Multiple sclerosis (MS) is a chronic demyelinating disease of the central nervous system, marked by inflammation and neurodegeneration. Current immunomodulatory therapies are clearly effective in decreasing relapse activity, yet the risk of developing progressive MS is not mitigated. Despite advances in understanding mechanism(s) driving neurodegeneration, tailored clinical trials aimed at preserving axons by promoting remyelination have thus far failed to provide effective therapeutic interventions for progressive MS. Our recent findings point to localized neurogenesis in a subset of MS lesions by an OPC-to-neuron conversion in response to microenvironmental changes. This project aims to identify signals triggering neurogenesis within MS lesions. You will leverage single-nucleus RNAseq data and generate spatial imaging and transcriptomic profiles at subcellular resolution of MS lesions, to delineate the transition states of OPC-to-neuron transformation and decipher the involved receptor-ligand interaction(s). In addition, the project entails to replicate the neurogenic process using MS-iPSC-derived OPCs and investigates how the lesions relate to neuropathological and clinical disease parameters.

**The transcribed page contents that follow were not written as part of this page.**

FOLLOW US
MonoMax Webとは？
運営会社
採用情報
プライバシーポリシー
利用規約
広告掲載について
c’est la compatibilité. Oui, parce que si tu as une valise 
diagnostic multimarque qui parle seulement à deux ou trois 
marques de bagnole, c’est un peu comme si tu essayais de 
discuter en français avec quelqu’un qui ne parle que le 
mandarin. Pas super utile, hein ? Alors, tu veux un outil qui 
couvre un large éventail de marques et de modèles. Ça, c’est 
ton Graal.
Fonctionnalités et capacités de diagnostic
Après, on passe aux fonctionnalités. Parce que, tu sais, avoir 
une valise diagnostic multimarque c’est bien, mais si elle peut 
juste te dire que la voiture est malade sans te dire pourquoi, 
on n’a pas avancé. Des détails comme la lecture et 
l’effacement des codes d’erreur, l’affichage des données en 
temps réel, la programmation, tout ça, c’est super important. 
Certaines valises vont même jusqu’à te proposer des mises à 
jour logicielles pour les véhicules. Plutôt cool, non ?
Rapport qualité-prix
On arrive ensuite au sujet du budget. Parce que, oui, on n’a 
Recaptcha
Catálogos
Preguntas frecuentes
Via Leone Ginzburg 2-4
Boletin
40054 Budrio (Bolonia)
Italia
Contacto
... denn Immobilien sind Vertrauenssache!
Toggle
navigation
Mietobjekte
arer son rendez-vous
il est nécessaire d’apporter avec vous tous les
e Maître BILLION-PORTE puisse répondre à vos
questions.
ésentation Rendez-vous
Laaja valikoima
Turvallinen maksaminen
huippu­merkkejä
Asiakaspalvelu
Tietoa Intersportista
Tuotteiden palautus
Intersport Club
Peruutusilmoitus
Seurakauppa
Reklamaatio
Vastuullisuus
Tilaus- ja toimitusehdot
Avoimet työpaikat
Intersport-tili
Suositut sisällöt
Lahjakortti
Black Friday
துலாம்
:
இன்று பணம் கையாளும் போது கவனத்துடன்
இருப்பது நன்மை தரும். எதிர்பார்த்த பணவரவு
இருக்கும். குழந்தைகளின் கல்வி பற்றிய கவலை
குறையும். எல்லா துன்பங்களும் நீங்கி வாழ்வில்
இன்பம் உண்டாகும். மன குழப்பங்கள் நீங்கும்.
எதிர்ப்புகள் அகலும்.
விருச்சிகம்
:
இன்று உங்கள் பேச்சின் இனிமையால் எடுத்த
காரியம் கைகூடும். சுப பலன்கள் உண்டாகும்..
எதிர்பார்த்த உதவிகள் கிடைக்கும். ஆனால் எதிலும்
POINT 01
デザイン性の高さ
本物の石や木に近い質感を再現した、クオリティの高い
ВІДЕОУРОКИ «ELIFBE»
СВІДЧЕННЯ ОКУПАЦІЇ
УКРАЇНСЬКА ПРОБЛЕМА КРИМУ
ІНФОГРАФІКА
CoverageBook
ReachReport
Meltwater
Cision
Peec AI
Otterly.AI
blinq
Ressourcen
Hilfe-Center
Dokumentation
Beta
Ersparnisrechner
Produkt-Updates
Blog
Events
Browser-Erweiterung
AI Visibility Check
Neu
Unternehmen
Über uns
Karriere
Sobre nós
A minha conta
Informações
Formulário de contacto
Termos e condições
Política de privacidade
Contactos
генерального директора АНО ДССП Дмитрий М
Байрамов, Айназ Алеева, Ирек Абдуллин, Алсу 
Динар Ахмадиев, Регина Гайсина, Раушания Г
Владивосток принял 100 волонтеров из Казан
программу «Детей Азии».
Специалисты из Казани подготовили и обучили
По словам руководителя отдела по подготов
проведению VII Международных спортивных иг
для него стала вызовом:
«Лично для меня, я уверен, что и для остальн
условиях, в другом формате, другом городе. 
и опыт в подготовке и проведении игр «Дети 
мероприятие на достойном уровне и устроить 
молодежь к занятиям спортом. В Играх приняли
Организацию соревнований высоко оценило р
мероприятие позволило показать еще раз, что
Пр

The position is funded by Stichting MS Research.
A junior Postdoc with a PhD degree in molecular cell biology or a related field. We are looking for an enthusiastic, highly motivated and talented postdoctoral researcher with affinity for neuroscience and a strong scientific drive. Expertise with bioinformatic analysis and cell culture, including human iPSCs is an advantage. Furthermore, you will need a flexible working attitude, team player mentality, good oral and written communication skills in English, and a result-driven and pro-active attitude.